Our client was charged with possession of child pornography after being caught up in a federal and state child pornography Internet sting operation entitled “Round-Up.”
In this operation, federal and state law enforcement agencies monitored various peer-to-peer file sharing sites waiting for known videos and images to be accessed or downloaded. Once the target files were accessed or downloaded, the law enforcement agents then traced the IP address to determine the user’s location.
In this case, our client was utilizing the Internet from his Air Force lodging room at Cannon New Mexico to download the alleged child porn. Law enforcement then recorded all of the various actions of our client while the alleged child pornography was being downloaded and obtained a search warrant to search his lodging room and computer.
After the search warrant was executed, his computer was seized and sent to the forensic lab for review and analysis. The results of the search confirmed the initial observations of law enforcement, that his personal computer was used to download images and videos of child pornography.
After being retained on the case, we realized that the facts in this case were undoubtedly stacked against us, so we attacked the weakest link in the government’s case – the initial search authorization.
Our claim was that law enforcement agents did not have the right to surreptitiously monitor the activities of our client and then use that monitoring to obtain a search authorization for the computer.

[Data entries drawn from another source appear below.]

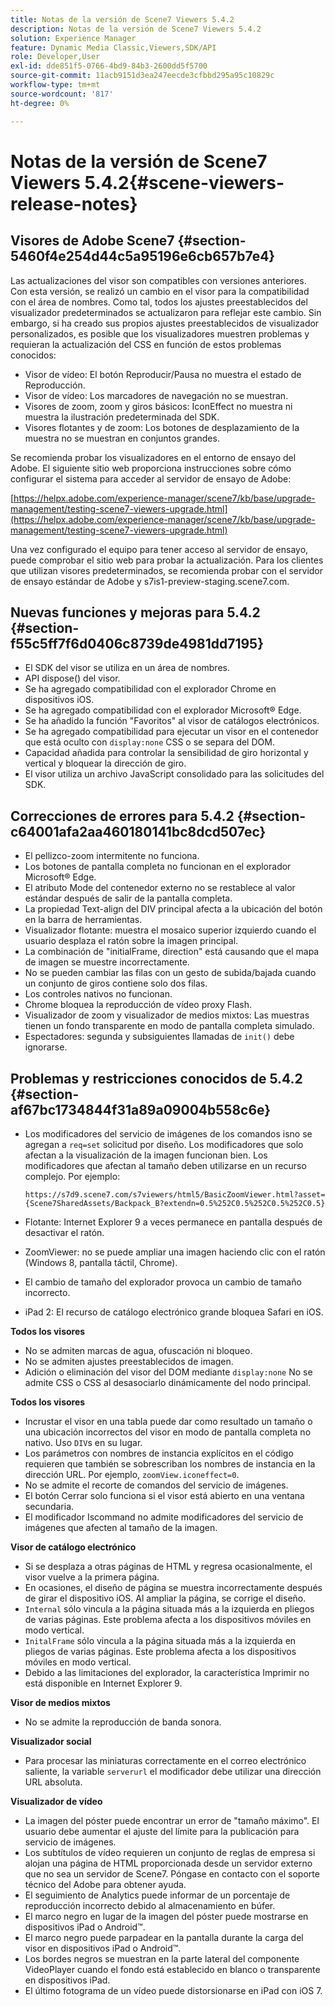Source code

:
 ```yaml
---
title: Notas de la versión de Scene7 Viewers 5.4.2
description: Notas de la versión de Scene7 Viewers 5.4.2
solution: Experience Manager
feature: Dynamic Media Classic,Viewers,SDK/API
role: Developer,User
exl-id: dde851f5-0766-4bd9-84b3-2600dd5f5700
source-git-commit: 11acb9151d3ea247eecde3cfbbd295a95c10829c
workflow-type: tm+mt
source-wordcount: '817'
ht-degree: 0%

---
```


# Notas de la versión de Scene7 Viewers 5.4.2{#scene-viewers-release-notes}

## Visores de Adobe Scene7 {#section-5460f4e254d44c5a95196e6cb657b7e4}

Las actualizaciones del visor son compatibles con versiones anteriores. Con esta versión, se realizó un cambio en el visor para la compatibilidad con el área de nombres. Como tal, todos los ajustes preestablecidos del visualizador predeterminados se actualizaron para reflejar este cambio. Sin embargo, si ha creado sus propios ajustes preestablecidos de visualizador personalizados, es posible que los visualizadores muestren problemas y requieran la actualización del CSS en función de estos problemas conocidos:

* Visor de vídeo: El botón Reproducir/Pausa no muestra el estado de Reproducción.
* Visor de vídeo: Los marcadores de navegación no se muestran.
* Visores de zoom, zoom y giros básicos: IconEffect no muestra ni muestra la ilustración predeterminada del SDK.
* Visores flotantes y de zoom: Los botones de desplazamiento de la muestra no se muestran en conjuntos grandes.

Se recomienda probar los visualizadores en el entorno de ensayo del Adobe. El siguiente sitio web proporciona instrucciones sobre cómo configurar el sistema para acceder al servidor de ensayo de Adobe:

[https://helpx.adobe.com/experience-manager/scene7/kb/base/upgrade-management/testing-scene7-viewers-upgrade.html](https://helpx.adobe.com/experience-manager/scene7/kb/base/upgrade-management/testing-scene7-viewers-upgrade.html)

Una vez configurado el equipo para tener acceso al servidor de ensayo, puede comprobar el sitio web para probar la actualización. Para los clientes que utilizan visores predeterminados, se recomienda probar con el servidor de ensayo estándar de Adobe y s7is1-preview-staging.scene7.com.

## Nuevas funciones y mejoras para 5.4.2 {#section-f55c5ff7f6d0406c8739de4981dd7195}

* El SDK del visor se utiliza en un área de nombres.
* API dispose() del visor.
* Se ha agregado compatibilidad con el explorador Chrome en dispositivos iOS.
* Se ha agregado compatibilidad con el explorador Microsoft® Edge.
* Se ha añadido la función &quot;Favoritos&quot; al visor de catálogos electrónicos.
* Se ha agregado compatibilidad para ejecutar un visor en el contenedor que está oculto con `display:none` CSS o se separa del DOM.
* Capacidad añadida para controlar la sensibilidad de giro horizontal y vertical y bloquear la dirección de giro.
* El visor utiliza un archivo JavaScript consolidado para las solicitudes del SDK.

## Correcciones de errores para 5.4.2 {#section-c64001afa2aa460180141bc8dcd507ec}

* El pellizco-zoom intermitente no funciona.
* Los botones de pantalla completa no funcionan en el explorador Microsoft® Edge.
* El atributo Mode del contenedor externo no se restablece al valor estándar después de salir de la pantalla completa.
* La propiedad Text-align del DIV principal afecta a la ubicación del botón en la barra de herramientas.
* Visualizador flotante: muestra el mosaico superior izquierdo cuando el usuario desplaza el ratón sobre la imagen principal.
* La combinación de &quot;initialFrame, direction&quot; está causando que el mapa de imagen se muestre incorrectamente.
* No se pueden cambiar las filas con un gesto de subida/bajada cuando un conjunto de giros contiene solo dos filas.
* Los controles nativos no funcionan.
* Chrome bloquea la reproducción de vídeo proxy Flash.
* Visualizador de zoom y visualizador de medios mixtos: Las muestras tienen un fondo transparente en modo de pantalla completa simulado.
* Espectadores: segunda y subsiguientes llamadas de `init()` debe ignorarse.

## Problemas y restricciones conocidos de 5.4.2 {#section-af67bc1734844f31a89a09004b558c6e}

* Los modificadores del servicio de imágenes de los comandos isno se agregan a `req=set` solicitud por diseño. Los modificadores que solo afectan a la visualización de la imagen funcionan bien. Los modificadores que afectan al tamaño deben utilizarse en un recurso complejo. Por ejemplo:

   ```
   https://s7d9.scene7.com/s7viewers/html5/BasicZoomViewer.html?asset= {Scene7SharedAssets/Backpack_B?extendn=0.5%252C0.5%252C0.5%252C0.5}
   ```

* Flotante: Internet Explorer 9 a veces permanece en pantalla después de desactivar el ratón.
* ZoomViewer: no se puede ampliar una imagen haciendo clic con el ratón (Windows 8, pantalla táctil, Chrome).
* El cambio de tamaño del explorador provoca un cambio de tamaño incorrecto.
* iPad 2: El recurso de catálogo electrónico grande bloquea Safari en iOS.

**Todos los visores**

* No se admiten marcas de agua, ofuscación ni bloqueo.
* No se admiten ajustes preestablecidos de imagen.
* Adición o eliminación del visor del DOM mediante `display:none` No se admite CSS o CSS al desasociarlo dinámicamente del nodo principal.

**Todos los visores**

* Incrustar el visor en una tabla puede dar como resultado un tamaño o una ubicación incorrectos del visor en modo de pantalla completa no nativo. Uso `DIV`s en su lugar.
* Los parámetros con nombres de instancia explícitos en el código requieren que también se sobrescriban los nombres de instancia en la dirección URL. Por ejemplo, `zoomView.iconeffect=0`.
* No se admite el recorte de comandos del servicio de imágenes.
* El botón Cerrar solo funciona si el visor está abierto en una ventana secundaria.
* El modificador Iscommand no admite modificadores del servicio de imágenes que afecten al tamaño de la imagen.

**Visor de catálogo electrónico**

* Si se desplaza a otras páginas de HTML y regresa ocasionalmente, el visor vuelve a la primera página.
* En ocasiones, el diseño de página se muestra incorrectamente después de girar el dispositivo iOS. Al ampliar la página, se corrige el diseño.
* `Internal` sólo vincula a la página situada más a la izquierda en pliegos de varias páginas. Este problema afecta a los dispositivos móviles en modo vertical.
* `InitalFrame` sólo vincula a la página situada más a la izquierda en pliegos de varias páginas. Este problema afecta a los dispositivos móviles en modo vertical.
* Debido a las limitaciones del explorador, la característica Imprimir no está disponible en Internet Explorer 9.

**Visor de medios mixtos**

* No se admite la reproducción de banda sonora.

**Visualizador social**

* Para procesar las miniaturas correctamente en el correo electrónico saliente, la variable `serverurl` el modificador debe utilizar una dirección URL absoluta.

**Visualizador de vídeo**

* La imagen del póster puede encontrar un error de &quot;tamaño máximo&quot;. El usuario debe aumentar el ajuste del límite para la publicación para servicio de imágenes.
* Los subtítulos de vídeo requieren un conjunto de reglas de empresa si alojan una página de HTML proporcionada desde un servidor externo que no sea un servidor de Scene7. Póngase en contacto con el soporte técnico del Adobe para obtener ayuda.
* El seguimiento de Analytics puede informar de un porcentaje de reproducción incorrecto debido al almacenamiento en búfer.
* El marco negro en lugar de la imagen del póster puede mostrarse en dispositivos iPad o Android™.
* El marco negro puede parpadear en la pantalla durante la carga del visor en dispositivos iPad o Android™.
* Los bordes negros se muestran en la parte lateral del componente VideoPlayer cuando el fondo está establecido en blanco o transparente en dispositivos iPad.
* El último fotograma de un vídeo puede distorsionarse en iPad con iOS 7.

If we were able to get all of the evidence suppressed, the government’s case would fall apart. We pressed this issue, as well as other potential defenses in this case, and tried to leverage a favorable pre-trial agreement with the government.
The prosecutors, however, would not agree to any plea deal for less than 5 years of confinement. The week before trial, we changed our plea from Not Guilty to Guilty and put on an extensive case in extenuation and mitigation without a deal in place for the client, in order to give him the absolute best possible outcome.
After a full day in court, the military judge only sentenced our client to 6 months confinement and a BCD. Given the typical sentence for child pornography and the five-year “deal” that was offered by the government, this was a fantastic result.